Each company\corporation gets its legal powers from the laws in the Country in which it has been incorporated, particularly the Company law. Normally the powers, given the company, come from the Company law, court decisions related to such issues and the articles of incorporation/association. Simultaneously, at the same time, there are limitations imposed on the powers of the company and likewise its management. Such constraints generally arise in certain laws, articles of association and by-laws of the company.
For many years Courts took the view that acts done by corporations that were beyond the authority given by either the law of incorporation or articles of association were void and of no effect. A transaction that was beyond the company powers was said to be ultra vires or out of jurisdiction. The competent authority, a shareholder or the company itself, could prevent the enforcement of an ultra vires contract. This view, as seen by many, was often used by the company to avoid a contract that later looked unattractive because of a change of conditions, unfairness of the other party of the contract or for other reasons. Courts were not of the same view while looking in such cases. Most of them have refused to enforce wholly executory contracts but have let stand contracts that had been performed by both parties. Contracts that had been partially executed represent the most difficult for the courts. Majority of the courts held that such a contract is enforceable if one of the parties has received a benefit.
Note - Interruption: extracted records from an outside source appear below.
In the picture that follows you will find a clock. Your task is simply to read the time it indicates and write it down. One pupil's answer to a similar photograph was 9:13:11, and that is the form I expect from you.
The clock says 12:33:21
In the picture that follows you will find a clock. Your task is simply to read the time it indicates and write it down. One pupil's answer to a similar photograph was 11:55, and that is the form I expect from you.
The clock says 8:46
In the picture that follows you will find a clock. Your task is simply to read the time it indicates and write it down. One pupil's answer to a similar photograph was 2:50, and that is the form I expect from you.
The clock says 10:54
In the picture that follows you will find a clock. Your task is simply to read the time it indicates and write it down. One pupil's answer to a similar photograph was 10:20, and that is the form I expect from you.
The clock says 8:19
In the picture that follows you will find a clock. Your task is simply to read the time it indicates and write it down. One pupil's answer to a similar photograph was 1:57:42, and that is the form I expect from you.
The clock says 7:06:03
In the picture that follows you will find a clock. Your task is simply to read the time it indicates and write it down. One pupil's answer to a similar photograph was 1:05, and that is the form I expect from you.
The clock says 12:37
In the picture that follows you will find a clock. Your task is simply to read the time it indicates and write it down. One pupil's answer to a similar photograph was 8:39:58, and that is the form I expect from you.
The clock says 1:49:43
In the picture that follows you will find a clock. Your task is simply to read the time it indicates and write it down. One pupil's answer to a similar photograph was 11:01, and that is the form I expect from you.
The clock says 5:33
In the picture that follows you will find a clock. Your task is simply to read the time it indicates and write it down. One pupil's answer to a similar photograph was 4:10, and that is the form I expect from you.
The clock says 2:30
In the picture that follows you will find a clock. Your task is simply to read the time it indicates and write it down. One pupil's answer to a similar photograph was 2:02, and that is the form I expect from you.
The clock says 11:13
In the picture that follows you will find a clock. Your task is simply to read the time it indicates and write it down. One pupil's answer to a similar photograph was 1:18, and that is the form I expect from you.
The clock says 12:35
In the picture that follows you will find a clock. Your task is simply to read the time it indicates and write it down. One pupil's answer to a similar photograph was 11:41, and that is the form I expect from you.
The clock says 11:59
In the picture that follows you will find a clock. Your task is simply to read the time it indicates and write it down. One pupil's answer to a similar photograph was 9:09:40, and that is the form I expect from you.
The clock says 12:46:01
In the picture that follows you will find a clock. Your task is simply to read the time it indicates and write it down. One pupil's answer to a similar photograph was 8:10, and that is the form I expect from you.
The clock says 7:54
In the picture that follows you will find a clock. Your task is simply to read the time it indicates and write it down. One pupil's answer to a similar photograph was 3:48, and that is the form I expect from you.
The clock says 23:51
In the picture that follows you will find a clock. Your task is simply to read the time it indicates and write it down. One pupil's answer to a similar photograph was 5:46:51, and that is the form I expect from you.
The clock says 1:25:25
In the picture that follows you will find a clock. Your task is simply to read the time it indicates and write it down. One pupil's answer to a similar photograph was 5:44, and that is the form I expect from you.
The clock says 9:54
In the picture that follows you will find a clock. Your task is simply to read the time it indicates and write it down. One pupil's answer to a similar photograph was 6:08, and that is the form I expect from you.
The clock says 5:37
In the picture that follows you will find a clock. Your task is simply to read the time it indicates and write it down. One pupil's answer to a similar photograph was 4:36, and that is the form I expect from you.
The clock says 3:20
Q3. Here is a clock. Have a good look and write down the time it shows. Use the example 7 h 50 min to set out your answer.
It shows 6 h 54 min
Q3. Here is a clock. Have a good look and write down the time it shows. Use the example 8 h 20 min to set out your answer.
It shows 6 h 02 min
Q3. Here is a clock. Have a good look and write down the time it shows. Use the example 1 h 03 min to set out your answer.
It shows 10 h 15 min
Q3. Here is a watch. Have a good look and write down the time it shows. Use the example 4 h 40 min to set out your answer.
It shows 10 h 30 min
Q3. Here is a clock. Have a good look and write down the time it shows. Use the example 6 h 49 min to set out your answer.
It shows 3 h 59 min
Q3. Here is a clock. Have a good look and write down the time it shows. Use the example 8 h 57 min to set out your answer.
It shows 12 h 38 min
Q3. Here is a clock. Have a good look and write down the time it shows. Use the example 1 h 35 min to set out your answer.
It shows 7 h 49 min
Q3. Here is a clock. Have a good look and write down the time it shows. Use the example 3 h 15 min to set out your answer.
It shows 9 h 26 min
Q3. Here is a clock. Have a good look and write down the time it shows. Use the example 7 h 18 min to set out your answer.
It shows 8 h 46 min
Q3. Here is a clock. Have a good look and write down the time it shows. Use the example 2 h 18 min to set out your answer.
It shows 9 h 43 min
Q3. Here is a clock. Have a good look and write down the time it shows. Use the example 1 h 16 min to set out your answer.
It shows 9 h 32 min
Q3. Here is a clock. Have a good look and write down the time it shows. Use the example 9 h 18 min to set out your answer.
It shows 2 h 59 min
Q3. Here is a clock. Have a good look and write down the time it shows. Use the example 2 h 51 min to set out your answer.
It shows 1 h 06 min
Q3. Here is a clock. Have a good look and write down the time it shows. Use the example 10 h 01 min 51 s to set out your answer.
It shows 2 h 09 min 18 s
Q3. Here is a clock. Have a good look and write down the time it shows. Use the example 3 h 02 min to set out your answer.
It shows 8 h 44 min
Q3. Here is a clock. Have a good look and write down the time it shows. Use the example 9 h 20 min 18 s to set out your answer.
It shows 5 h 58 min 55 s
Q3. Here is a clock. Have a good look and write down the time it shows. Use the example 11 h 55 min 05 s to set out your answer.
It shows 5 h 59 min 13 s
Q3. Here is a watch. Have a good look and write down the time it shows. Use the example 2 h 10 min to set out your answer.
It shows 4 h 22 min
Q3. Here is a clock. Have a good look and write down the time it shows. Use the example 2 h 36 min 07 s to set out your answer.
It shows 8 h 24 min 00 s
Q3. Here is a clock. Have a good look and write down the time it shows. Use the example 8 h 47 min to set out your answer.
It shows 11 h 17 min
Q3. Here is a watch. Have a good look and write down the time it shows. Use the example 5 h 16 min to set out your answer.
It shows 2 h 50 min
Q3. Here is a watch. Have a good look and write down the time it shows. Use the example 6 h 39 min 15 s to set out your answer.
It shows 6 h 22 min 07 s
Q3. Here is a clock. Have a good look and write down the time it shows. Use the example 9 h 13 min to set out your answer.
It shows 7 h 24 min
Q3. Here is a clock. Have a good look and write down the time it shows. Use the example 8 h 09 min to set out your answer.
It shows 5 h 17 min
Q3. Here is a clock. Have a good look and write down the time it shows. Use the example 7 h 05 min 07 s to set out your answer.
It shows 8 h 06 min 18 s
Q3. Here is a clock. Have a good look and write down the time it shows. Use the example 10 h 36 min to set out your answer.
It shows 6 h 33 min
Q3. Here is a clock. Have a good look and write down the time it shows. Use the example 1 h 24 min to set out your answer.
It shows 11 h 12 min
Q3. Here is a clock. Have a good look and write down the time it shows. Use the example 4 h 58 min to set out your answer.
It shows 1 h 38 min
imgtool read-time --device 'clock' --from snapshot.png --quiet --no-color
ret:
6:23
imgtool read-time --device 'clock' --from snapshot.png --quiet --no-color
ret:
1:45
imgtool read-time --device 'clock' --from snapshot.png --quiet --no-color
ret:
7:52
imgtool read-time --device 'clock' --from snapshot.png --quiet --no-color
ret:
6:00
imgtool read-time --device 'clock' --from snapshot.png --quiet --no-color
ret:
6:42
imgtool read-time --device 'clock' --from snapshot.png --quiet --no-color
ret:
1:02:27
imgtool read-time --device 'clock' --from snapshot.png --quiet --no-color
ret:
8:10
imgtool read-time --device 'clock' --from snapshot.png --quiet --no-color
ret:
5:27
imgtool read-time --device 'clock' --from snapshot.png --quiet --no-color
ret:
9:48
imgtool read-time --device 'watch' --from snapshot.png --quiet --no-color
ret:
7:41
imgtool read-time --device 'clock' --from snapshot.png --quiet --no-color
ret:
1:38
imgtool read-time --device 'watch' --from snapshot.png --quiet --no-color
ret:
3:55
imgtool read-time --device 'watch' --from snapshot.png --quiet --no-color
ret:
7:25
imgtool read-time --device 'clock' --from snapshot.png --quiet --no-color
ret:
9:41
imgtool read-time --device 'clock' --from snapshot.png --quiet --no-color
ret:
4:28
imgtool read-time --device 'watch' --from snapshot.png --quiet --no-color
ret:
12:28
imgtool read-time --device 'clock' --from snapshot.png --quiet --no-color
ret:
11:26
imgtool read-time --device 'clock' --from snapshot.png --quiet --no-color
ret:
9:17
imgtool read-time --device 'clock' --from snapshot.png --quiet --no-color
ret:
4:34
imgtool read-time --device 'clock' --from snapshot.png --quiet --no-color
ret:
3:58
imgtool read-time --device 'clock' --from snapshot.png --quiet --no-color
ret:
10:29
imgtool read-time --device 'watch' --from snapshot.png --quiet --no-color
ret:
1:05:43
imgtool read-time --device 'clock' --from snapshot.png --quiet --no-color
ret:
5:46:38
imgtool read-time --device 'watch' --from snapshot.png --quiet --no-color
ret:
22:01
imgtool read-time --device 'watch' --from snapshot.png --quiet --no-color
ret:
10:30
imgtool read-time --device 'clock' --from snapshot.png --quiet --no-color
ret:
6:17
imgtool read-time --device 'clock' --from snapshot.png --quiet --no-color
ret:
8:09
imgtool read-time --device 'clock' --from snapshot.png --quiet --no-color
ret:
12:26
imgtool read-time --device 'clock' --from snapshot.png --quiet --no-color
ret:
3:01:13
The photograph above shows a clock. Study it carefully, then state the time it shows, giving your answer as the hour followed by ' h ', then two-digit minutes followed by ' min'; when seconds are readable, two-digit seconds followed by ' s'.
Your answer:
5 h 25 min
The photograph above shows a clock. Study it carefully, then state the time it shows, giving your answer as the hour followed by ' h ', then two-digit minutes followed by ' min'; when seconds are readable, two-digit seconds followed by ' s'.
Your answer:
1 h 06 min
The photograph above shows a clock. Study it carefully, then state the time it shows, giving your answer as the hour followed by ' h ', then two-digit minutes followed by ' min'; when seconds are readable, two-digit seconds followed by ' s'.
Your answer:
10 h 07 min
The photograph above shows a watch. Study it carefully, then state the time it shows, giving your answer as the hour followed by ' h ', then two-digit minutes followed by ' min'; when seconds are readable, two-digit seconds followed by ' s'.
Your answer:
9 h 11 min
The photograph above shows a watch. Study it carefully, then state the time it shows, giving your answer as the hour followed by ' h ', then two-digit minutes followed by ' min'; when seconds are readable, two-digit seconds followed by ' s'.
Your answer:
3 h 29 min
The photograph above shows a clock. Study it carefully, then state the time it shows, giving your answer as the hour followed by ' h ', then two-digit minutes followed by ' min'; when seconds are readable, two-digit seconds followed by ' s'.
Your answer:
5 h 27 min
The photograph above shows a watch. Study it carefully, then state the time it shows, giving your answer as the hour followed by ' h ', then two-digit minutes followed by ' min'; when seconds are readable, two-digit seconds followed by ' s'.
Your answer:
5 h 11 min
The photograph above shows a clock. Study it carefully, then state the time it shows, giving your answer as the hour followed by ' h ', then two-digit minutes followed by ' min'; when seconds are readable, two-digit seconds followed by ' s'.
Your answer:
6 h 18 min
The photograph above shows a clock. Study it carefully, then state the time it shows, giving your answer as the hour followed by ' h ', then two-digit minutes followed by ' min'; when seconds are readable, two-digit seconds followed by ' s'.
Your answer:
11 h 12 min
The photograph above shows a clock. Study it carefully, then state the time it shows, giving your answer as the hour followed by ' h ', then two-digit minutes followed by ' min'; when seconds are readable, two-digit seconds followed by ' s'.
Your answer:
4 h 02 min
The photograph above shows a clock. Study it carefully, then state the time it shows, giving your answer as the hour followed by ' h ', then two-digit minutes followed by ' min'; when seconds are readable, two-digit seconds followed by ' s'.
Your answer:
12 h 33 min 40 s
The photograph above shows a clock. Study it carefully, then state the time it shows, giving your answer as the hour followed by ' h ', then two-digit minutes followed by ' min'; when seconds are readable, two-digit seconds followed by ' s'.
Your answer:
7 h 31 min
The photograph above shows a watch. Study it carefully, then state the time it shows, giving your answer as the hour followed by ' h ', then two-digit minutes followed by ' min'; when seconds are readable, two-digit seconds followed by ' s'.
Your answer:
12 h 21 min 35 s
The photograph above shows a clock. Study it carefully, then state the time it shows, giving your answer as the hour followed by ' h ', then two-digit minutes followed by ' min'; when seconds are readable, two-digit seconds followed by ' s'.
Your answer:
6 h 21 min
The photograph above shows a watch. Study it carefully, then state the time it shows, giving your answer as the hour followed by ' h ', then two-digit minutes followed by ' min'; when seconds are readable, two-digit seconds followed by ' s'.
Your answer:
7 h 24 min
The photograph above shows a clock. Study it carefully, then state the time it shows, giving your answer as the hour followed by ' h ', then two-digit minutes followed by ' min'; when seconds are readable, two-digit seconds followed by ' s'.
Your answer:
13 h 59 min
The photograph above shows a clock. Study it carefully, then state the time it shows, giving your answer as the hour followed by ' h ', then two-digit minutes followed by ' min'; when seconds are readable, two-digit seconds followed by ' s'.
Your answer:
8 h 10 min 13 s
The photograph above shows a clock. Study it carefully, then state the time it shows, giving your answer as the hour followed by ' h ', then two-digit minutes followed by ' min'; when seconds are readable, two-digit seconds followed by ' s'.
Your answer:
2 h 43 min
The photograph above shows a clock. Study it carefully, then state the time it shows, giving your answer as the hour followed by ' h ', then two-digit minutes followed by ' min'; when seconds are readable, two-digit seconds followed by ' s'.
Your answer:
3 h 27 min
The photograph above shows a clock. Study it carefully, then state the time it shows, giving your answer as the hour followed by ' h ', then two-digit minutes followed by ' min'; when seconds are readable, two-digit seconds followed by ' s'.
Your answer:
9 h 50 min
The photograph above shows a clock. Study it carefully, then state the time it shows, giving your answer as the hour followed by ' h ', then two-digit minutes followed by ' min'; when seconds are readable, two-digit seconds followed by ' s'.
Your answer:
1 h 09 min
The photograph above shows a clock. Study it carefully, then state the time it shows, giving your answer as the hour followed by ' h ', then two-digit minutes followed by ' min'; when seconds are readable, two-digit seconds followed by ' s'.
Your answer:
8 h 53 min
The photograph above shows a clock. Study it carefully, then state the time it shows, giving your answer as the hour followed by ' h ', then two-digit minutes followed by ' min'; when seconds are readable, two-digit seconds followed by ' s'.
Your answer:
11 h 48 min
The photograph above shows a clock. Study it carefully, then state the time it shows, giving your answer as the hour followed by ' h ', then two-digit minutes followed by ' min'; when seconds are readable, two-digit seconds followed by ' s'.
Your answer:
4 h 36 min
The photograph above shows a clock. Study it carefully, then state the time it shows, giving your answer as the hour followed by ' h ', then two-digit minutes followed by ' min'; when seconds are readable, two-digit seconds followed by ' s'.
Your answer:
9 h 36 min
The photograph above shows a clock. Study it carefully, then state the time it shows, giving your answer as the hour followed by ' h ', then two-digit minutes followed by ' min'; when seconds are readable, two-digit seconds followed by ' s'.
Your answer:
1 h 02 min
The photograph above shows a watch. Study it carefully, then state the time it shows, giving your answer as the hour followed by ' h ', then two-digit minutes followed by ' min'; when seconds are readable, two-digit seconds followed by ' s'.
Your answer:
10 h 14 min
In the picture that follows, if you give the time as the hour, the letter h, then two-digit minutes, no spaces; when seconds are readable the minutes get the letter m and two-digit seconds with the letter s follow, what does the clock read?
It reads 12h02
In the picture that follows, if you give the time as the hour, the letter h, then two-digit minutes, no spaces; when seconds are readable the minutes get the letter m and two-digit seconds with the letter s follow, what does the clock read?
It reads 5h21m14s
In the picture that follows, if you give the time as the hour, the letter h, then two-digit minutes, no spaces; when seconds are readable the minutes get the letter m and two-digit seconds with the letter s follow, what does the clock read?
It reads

There are views, to eliminate the use of ultra vires as a defense to the enforcement of a contract. However, they permit a shareholder to seek a court injunction to stop a company from carrying out a proposed action beyond its powers. Also, they permit the company itself, a shareholder or a receiver in bankruptcy to bring suit for damages to the company against officers and directors who performed an ultra vires act. Competent authorities are also permitted to enjoin the company from performing unauthorized transactions.
This, among other things, is needed to protect the company itself and its shareholders from certain acts that could be dangerous for them and could harm the existence of the company.